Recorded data
__________

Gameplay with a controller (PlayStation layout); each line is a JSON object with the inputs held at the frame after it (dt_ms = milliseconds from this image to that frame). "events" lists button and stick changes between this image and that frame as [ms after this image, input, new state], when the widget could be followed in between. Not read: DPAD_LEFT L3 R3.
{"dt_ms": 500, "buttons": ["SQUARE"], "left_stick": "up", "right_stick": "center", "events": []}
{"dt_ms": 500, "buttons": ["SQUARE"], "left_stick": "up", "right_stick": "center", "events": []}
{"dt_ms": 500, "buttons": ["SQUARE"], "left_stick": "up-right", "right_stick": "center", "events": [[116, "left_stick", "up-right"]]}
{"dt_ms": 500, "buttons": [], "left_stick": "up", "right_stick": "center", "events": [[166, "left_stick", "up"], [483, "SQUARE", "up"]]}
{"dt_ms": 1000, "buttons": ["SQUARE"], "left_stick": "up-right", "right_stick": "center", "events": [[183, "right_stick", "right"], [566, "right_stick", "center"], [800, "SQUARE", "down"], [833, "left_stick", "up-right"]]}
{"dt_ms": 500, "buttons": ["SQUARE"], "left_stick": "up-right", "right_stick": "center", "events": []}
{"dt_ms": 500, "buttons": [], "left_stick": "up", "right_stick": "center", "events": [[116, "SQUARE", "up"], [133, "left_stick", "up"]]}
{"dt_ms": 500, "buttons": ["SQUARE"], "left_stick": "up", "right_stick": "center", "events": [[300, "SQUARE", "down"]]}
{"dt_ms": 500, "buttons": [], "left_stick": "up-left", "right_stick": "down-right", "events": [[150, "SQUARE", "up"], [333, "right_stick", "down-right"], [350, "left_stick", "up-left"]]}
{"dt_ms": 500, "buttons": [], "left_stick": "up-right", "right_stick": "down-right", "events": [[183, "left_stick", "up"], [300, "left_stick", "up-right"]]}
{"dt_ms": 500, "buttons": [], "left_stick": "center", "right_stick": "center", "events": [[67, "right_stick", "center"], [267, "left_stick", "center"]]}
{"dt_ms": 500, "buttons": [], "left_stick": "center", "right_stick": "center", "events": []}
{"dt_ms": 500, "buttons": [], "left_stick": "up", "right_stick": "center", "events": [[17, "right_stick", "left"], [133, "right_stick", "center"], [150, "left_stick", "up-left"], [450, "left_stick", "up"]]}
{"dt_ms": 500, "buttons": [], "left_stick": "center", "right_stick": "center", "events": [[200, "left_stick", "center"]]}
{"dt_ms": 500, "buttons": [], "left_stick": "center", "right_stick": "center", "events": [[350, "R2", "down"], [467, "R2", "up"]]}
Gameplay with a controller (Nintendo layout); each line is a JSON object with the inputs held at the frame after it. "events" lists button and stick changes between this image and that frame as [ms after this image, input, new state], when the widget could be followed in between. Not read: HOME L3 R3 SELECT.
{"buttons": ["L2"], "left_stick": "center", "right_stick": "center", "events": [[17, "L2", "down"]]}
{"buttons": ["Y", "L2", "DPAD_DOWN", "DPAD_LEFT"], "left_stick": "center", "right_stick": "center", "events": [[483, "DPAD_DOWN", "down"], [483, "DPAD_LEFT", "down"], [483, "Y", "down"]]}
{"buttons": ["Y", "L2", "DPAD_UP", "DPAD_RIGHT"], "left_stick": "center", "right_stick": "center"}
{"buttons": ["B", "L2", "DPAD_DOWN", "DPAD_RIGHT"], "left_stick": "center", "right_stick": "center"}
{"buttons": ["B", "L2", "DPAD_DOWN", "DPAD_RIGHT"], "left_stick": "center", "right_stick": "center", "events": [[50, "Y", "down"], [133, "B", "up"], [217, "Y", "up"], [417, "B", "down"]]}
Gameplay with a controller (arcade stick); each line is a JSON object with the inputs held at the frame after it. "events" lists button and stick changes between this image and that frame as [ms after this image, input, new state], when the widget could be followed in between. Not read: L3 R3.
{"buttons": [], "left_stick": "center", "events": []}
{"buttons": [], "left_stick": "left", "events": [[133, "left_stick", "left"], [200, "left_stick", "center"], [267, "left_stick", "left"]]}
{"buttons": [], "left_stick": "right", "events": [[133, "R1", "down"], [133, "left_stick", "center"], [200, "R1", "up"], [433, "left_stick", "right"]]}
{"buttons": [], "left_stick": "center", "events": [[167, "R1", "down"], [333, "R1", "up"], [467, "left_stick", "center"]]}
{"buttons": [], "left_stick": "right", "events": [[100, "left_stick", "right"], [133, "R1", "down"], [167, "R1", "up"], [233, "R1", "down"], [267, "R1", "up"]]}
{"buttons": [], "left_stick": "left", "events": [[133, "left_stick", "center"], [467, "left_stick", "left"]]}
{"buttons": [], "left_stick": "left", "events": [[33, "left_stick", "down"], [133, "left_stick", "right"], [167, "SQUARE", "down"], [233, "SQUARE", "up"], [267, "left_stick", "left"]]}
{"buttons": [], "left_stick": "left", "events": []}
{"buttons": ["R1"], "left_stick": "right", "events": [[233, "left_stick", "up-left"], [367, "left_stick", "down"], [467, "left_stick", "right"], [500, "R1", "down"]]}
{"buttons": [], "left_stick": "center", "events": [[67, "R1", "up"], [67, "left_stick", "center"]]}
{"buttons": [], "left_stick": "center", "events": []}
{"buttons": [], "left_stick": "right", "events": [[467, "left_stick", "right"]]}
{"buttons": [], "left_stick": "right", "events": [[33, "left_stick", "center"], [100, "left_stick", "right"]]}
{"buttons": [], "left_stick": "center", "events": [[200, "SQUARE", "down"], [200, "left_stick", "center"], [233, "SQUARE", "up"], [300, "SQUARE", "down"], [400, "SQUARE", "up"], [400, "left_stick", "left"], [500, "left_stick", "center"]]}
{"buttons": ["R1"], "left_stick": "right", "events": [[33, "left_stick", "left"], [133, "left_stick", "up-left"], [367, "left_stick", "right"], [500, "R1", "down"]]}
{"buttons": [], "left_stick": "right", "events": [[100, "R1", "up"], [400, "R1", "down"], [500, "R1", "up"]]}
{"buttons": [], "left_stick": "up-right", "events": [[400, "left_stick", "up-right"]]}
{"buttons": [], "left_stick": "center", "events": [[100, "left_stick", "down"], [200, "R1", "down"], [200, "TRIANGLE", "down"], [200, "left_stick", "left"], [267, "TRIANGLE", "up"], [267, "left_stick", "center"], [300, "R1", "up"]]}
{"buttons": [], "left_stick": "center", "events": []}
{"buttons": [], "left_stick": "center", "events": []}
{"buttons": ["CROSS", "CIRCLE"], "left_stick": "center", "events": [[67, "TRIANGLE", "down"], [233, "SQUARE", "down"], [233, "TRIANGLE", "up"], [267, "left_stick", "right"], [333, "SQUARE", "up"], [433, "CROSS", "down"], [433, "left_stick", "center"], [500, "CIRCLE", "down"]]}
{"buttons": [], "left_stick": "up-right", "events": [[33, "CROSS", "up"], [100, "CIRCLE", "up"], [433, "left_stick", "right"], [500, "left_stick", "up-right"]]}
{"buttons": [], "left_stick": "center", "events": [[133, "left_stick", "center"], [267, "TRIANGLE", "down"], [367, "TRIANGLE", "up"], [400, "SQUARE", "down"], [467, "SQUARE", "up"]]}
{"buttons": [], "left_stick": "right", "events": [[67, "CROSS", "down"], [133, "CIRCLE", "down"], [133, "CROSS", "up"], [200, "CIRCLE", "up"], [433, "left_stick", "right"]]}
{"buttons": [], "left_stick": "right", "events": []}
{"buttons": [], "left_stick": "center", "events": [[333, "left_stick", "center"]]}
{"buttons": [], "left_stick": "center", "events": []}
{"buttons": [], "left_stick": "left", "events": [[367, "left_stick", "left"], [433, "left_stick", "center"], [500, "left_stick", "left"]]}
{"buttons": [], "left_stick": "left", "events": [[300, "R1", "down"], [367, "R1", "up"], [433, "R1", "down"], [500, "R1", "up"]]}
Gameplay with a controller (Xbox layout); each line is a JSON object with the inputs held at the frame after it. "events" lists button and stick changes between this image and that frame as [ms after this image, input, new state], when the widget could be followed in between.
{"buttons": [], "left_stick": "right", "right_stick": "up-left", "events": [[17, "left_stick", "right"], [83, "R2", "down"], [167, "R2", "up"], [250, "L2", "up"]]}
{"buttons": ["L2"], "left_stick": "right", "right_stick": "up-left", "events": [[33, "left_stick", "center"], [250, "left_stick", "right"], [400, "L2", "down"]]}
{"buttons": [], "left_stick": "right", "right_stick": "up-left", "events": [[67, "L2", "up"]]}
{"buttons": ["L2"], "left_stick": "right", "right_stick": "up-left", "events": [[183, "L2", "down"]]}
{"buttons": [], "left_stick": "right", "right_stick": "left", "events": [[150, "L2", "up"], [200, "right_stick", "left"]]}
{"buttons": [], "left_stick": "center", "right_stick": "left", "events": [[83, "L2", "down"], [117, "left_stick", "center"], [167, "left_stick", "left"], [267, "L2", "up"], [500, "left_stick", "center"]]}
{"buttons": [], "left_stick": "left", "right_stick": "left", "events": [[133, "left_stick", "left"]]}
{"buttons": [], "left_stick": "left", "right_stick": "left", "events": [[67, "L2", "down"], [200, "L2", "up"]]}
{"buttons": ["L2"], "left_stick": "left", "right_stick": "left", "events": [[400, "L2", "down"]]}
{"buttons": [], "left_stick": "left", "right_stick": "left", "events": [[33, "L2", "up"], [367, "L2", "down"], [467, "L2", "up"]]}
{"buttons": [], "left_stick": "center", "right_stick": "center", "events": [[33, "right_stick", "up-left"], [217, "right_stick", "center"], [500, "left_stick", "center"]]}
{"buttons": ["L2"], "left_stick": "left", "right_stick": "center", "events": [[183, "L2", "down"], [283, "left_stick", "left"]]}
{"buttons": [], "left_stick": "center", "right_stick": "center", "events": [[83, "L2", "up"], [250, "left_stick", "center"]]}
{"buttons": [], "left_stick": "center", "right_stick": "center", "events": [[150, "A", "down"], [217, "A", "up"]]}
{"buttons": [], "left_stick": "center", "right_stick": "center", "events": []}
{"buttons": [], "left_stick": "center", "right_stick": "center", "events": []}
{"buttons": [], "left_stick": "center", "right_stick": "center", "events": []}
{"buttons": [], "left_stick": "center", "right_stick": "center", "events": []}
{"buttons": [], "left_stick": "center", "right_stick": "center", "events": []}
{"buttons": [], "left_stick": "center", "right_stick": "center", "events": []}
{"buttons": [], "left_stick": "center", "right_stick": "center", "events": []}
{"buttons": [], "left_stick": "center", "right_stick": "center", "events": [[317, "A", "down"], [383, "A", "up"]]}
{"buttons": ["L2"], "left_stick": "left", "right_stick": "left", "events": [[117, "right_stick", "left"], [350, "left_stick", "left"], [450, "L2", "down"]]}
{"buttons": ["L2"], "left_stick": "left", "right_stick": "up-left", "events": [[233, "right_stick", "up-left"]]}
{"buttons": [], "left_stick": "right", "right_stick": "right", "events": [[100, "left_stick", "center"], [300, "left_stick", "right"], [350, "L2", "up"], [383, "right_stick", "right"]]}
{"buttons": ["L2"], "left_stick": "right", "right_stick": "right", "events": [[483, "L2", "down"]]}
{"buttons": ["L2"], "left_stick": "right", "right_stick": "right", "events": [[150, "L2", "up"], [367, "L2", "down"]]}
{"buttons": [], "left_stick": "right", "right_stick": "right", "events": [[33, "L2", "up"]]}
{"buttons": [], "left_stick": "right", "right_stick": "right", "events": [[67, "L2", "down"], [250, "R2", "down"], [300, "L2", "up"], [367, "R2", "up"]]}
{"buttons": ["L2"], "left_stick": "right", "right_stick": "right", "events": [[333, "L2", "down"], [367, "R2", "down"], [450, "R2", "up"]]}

__________

Each line that holds the word "with" should be extracted from the records.

Gameplay with a controller (PlayStation layout); each line is a JSON object with the inputs held at the frame after it (dt_ms = milliseconds from this image to that frame). "events" lists button and stick changes between this image and that frame as [ms after this image, input, new state], when the widget could be followed in between. Not read: DPAD_LEFT L3 R3.
Gameplay with a controller (Nintendo layout); each line is a JSON object with the inputs held at the frame after it. "events" lists button and stick changes between this image and that frame as [ms after this image, input, new state], when the widget could be followed in between. Not read: HOME L3 R3 SELECT.
Gameplay with a controller (arcade stick); each line is a JSON object with the inputs held at the frame after it. "events" lists button and stick changes between this image and that frame as [ms after this image, input, new state], when the widget could be followed in between. Not read: L3 R3.
Gameplay with a controller (Xbox layout); each line is a JSON object with the inputs held at the frame after it. "events" lists button and stick changes between this image and that frame as [ms after this image, input, new state], when the widget could be followed in between.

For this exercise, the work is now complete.